La storia dello Champagne prodotto in Unione Sovietica

L’utopia dello “Champagne Sovietico” voluto da Stalin

Dalla corte degli zar agli ambiziosi progetti propagandistici del Segretario Generale, la Russia ha una sua singolare storia di produzione spumantistica.

Gli spumanti Metodo Classico – come è ad esempio lo Champagne -, da sempre sinonimo di lusso e celebrazione, agli inizi del secolo scorso hanno trovato terreno fertile anche in un contesto storico e politico tanto diverso come quello dell’Unione Sovietica. Ma come è possibile che una bevanda così intrinsecamente legata al capitalismo abbia potuto attecchire in un regime comunista? La risposta risiede in un intrigante intreccio di storia, ideologia e ambizione.

Le prime bollicine russe fecero la loro comparsa ben prima della rivoluzione bolscevica. Già sotto lo zar Paolo I, alla fine del XVIII secolo, si tentarono i primi esperimenti con la produzione di spumanti, ispirandosi ai metodi francesi. Fu però con i Principi Golitsyn, alla fine del XIX secolo, che la viticoltura russa conobbe un vero e proprio boom tanto che ad Abrau-Djurso, in Crimea, pare si producessero vini in grado di rivaleggiare con quelli francesi. Con la Rivoluzione d’ottobre e l’avvento del regime sovietico, il destino del cosiddetto Champagne russo sembrava segnato. Ma Stalin, con la sua visione di una Russia potente, decise di rilanciare la produzione di bollicine. L’obiettivo era duplice: dimostrare al mondo la prosperità del comunismo e offrire un bene di lusso alla popolazione.

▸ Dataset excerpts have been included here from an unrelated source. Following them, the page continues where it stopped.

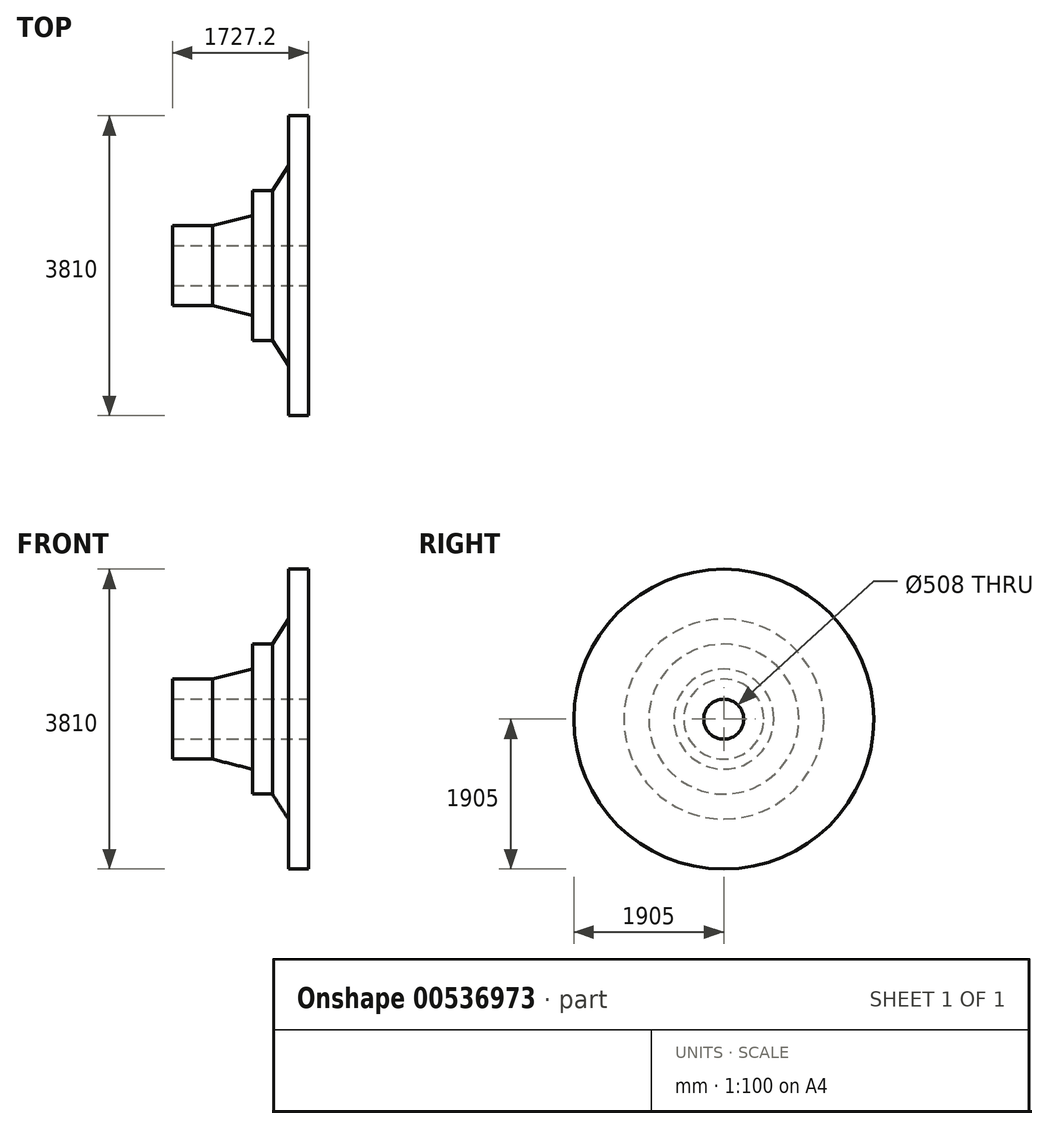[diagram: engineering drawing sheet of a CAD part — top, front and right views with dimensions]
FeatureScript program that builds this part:
annotation { "Feature Type Name" : "Feature", "Feature Type Description" : "" }
export const myFeature = defineFeature(function(context is Context, id is Id, definition is map)
    precondition{}
    {
        {
            var Q0;
            Q0=qCreatedBy(makeId("Front.planeOp"),FACE);
            var sketch = newSketch(context, id + "F0", { "sketchPlane" : qUnion([Q0])});
            skLineSegment(sketch, "E0", {"start": v(812.28, -641.5) * mm, "end": v(-914.92, -641.5) * mm});
            skLineSegment(sketch, "E1", {"start": v(-914.92, -641.5) * mm, "end": v(-914.92, -387.5) * mm});
            skLineSegment(sketch, "E2", {"start": v(-914.92, -387.5) * mm, "end": v(-406.92, -387.5) * mm});
            skLineSegment(sketch, "E3", {"start": v(-406.92, -387.5) * mm, "end": v(101.08, -260.5) * mm});
            skLineSegment(sketch, "E4", {"start": v(101.08, -260.5) * mm, "end": v(101.08, 57) * mm});
            skLineSegment(sketch, "E5", {"start": v(101.08, 57) * mm, "end": v(355.08, 57) * mm});
            skLineSegment(sketch, "E6", {"start": v(355.08, 57) * mm, "end": v(558.28, 374.5) * mm});
            skLineSegment(sketch, "E7", {"start": v(558.28, 374.5) * mm, "end": v(558.28, 1009.5) * mm});
            skLineSegment(sketch, "E8", {"start": v(558.28, 1009.5) * mm, "end": v(812.28, 1009.5) * mm});
            skLineSegment(sketch, "E9", {"start": v(812.28, 1009.5) * mm, "end": v(812.28, -641.5) * mm});
            skLineSegment(sketch, "E10", {"start": v(823.84, -895.5) * mm, "end": v(-1059.9, -895.5) * mm});
            skSolve(sketch);
        }
        {
            var Q0;
            Q0=makeQuery(id+"F0.imprint","IMPRINT",FACE,{"disambiguationData":[TD([[makeQuery(id+"F0.imprint","IMPRINT",EDGE,{"derivedFrom":sQuery(id+"F0.wireOp",EDGE,"E0")}),-1.0]])]});
            var Q1;
            Q1=sQuery(id+"F0.wireOp",EDGE,"E10");
            revolve(context, id + "F1", {"entities" : qUnion([Q0]), "axis" : qUnion([Q1]), "revolveType" : RevolveType.FULL});
        }
    });
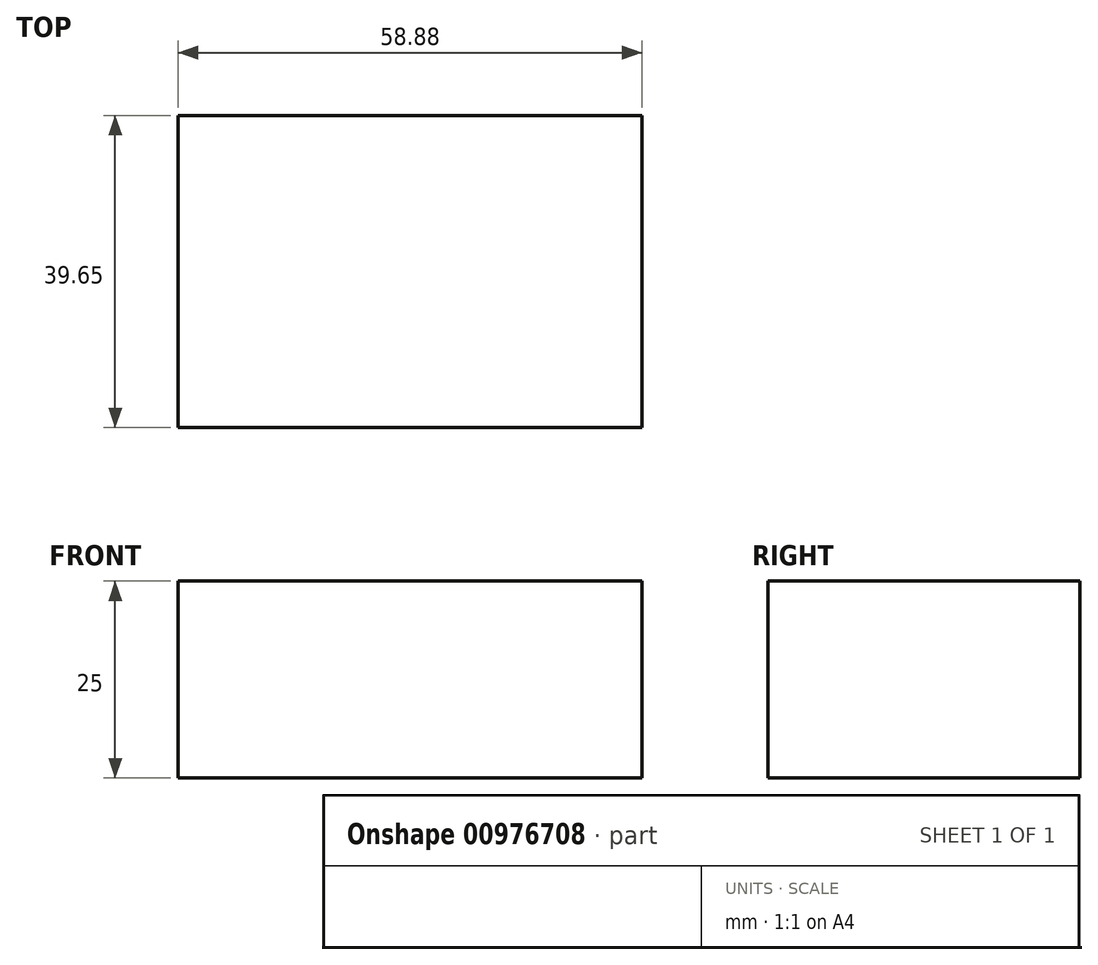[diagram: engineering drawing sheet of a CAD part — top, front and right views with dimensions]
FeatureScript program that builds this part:
annotation { "Feature Type Name" : "Feature", "Feature Type Description" : "" }
export const myFeature = defineFeature(function(context is Context, id is Id, definition is map)
    precondition{}
    {
        {
            var Q0;
            Q0=qCreatedBy(makeId("Top.planeOp"),FACE);
            var sketch = newSketch(context, id + "F0", { "sketchPlane" : qUnion([Q0])});
            skLineSegment(sketch, "E0.bottom", {"start": v(0, 0) * mm, "end": v(58.88, 0) * mm});
            skLineSegment(sketch, "E0.top", {"start": v(0, 39.65) * mm, "end": v(58.88, 39.65) * mm});
            skLineSegment(sketch, "E0.left", {"start": v(0, 0) * mm, "end": v(0, 39.65) * mm});
            skLineSegment(sketch, "E0.right", {"start": v(58.88, 0) * mm, "end": v(58.88, 39.65) * mm});
            skSolve(sketch);
        }
        {
            var Q0;
            Q0 = qSketchRegion(id + "F0", true);
            extrude(context, id + "F1", {"entities" : qUnion([Q0]), "depth" : 25 * mm, "offsetDistance" : 25 * mm});
        }
    });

Nel 1936, nacque così il Sovetskoe šampanskoye: un progetto ambizioso per produrre Champagne su larga scala e a prezzi accessibili, trasformandolo in un simbolo del benessere sovietico. «L’idea era di rendere disponibili cose come “Champagne”, cioccolato e caviale a un prezzo piuttosto basso in modo da poter dire che il nuovo lavoratore sovietico viveva come gli aristocratici nel vecchio mondo», spiega Jukka Gronow, autrice di Caviar with Champagne: Il lusso comune e gli ideali della buona vita nella Russia di Stalin.

Ma prima che il proletariato potesse stappare queste prestigiose bottiglie, i viticoltori avevano la necessità di coltivare l’uva e produrre il vino a basso costo. Ciò richiedeva una produzione su scala industriale e non un’attività artigianale come avveniva allora in Champagne. Come risolvere il problema? La risposta arrivò dall’enologo Anton Frolov-Bagreyev, che ovviò al più lungo e complesso Metodo Champenoise attraverso l’introduzione di serbatoi pressurizzati (Metodo Charmat) che avevano la funzione di condensare il processo di maturazione di tre anni in un mese, permettendo di produrre lotti da 5mila a 10mila litri alla volta. Inoltre, per trasformare in realtà la scintillante retorica di Stalin, attraverso una serie di leggi il governo sovietico ordinò immediatamente la creazione di nuovi vigneti, fabbriche e magazzini, nonché il reclutamento e la formazione di migliaia di nuovi lavoratori. Obiettivo ufficiale? Arrivare alla produzione di 12 milioni di bottiglie entro il 1942.

Le cose non andarono però come Stalin sperava perché il vino, con la sua bassa qualità, non riuscì a competere con gli standard internazionali, né a conquistare i palati dei consumatori più esigenti. Nonostante questi limiti, lo spumante sovietico trovò un suo spazio nei mercati controllati dall’Unione Sovietica e divenne un simbolo delle celebrazioni ufficiali, utilizzato per promuovere l’immagine del regime. La perestroika, la politica di riforme avviata da Gorbaciov e la successiva dissoluzione dell’Unione Sovietica sconvolsero profondamente l’economia russa e così il “Sovetskoe šampanskoye” subì un forte declino. Molte cantine fallirono e la qualità degli spumanti, già bassa, diminuì drasticamente tanto da renderli difficilmente vendibili anche sul mercato interno.

Tuttavia, l’eredità dello Champagne sovietico è ancora viva e ancora oggi alcune cantine in Russia, continuano a produrre spumanti portando avanti una tradizione vinicola che, per competere a livello mondiale, avrà bisogno di ingenti investimenti in know-how che oggi stentano a partire. Quello che auspichiamo, invece, è che le poche bottiglie di bollicine ancora prodotte possano suggellare l’accordo di pace tra Russia ed Ucraina: la fine di una guerra è sempre un ottimo motivo per brindare.